Parece que é isso. É isso aí, de fato.

Chacoalhe todo mundo num coquetel de pressa, dinheiro e redes sociais, e despeje no copo da realidade diária e insana, eis o que você tem: essas pessoas com quem você convive, a humanidade perdida e ensandecida, louca para ainda encontrar por aí alguns gurus que lhes expliquem o sentido.

O sentido de tudo isso.

Não há.

Não há!

Pois não há, não há, e não há!

Não arruma você mesmo algum sentido pra vida, pra você ver onde vai parar.

É por isso que eu ando querendo deixar as coisas mais divertidas.

Eu acho que o mundo está ficando carente de algumas emoções mais autênticas. Maior espontaneidade. As pessoas andam muito cheias de mentirinhas, desculpinhas, tudo para não ferir, não magoar ninguém, mas continuar tudo organizado, sem aquelas soluções que só a VERDADE pode impor.

Às vezes, é salutar ter menos ordem, e mais confusão.

Pois eles organizaram a coisa demais. Eles deixaram tudo certinho demais. Só que agora ficou chato.

Quando você segue muitas regras, não há uma frestinha só para arejar certa autenticidade.

Então, penso que realmente aceitei essa tarefa para alterar um pouco as coisas. Pro inesperado. Pro divertido, irracional e inesperado das situações.

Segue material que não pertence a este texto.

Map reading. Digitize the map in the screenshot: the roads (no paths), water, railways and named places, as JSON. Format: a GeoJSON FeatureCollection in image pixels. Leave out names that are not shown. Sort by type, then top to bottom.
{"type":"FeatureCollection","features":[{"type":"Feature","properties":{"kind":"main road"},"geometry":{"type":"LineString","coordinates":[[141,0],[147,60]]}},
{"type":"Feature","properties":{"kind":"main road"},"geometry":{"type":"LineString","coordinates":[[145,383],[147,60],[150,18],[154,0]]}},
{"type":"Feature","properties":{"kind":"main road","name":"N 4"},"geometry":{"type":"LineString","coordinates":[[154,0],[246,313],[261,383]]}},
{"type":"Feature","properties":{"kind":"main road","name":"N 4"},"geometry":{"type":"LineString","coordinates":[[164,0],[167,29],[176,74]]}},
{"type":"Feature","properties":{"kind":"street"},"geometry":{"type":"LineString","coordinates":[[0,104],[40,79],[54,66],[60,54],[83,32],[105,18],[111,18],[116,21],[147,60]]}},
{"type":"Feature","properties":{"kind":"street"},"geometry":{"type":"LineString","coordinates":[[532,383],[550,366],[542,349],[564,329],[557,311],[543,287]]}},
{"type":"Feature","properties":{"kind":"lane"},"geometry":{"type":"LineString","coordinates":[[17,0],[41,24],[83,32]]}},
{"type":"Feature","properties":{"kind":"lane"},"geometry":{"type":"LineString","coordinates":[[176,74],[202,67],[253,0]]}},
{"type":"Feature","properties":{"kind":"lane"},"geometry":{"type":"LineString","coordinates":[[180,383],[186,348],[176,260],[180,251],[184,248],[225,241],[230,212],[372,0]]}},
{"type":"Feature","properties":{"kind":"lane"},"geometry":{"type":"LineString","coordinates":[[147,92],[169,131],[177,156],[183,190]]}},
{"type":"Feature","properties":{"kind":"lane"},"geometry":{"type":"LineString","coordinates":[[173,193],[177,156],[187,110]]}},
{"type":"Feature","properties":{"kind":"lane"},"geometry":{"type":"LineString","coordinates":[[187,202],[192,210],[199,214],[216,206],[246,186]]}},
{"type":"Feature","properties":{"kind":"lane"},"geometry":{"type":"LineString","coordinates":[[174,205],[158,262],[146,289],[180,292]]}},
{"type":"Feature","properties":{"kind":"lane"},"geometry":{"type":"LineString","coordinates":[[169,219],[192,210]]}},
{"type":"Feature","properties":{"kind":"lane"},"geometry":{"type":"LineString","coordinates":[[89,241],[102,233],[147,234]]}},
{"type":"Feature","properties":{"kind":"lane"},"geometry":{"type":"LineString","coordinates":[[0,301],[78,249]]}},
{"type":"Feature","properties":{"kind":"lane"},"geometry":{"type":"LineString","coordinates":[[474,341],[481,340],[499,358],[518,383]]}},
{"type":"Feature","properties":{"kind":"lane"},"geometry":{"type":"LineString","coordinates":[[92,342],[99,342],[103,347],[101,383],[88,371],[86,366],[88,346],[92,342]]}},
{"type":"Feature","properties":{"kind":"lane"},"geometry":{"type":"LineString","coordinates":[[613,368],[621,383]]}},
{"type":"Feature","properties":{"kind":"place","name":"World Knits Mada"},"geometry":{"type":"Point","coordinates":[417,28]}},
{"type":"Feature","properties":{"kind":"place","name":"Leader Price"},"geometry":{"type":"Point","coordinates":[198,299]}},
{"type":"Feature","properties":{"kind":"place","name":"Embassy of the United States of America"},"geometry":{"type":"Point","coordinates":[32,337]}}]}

Ver um pouco o circo pegar fogo.

Ele vai passar exatamente às 12:45.

Eu e minha mira inabalável estaremos aqui, aguardando, na companhia de três projéteis 99 milímetros que deverão ir morar bem dentro da cabeça dele.

Aquele ministro vagabundo.


*Este texto não reflete a opinião pessoal do autor a respeito do uso de violência através de armas de fogo como forma de legitimar ações de cunho político ou moral, e constitui tão somente uma obra artística de ficção, assim como outras deste blog (postagens "Um Cara Legal", "Carta para um Amor Perdido", de julho de 2018), que deverão compor um romance a ainda ser futuramente lançado pelo autor, com o título provisório Dácio, o Atirador.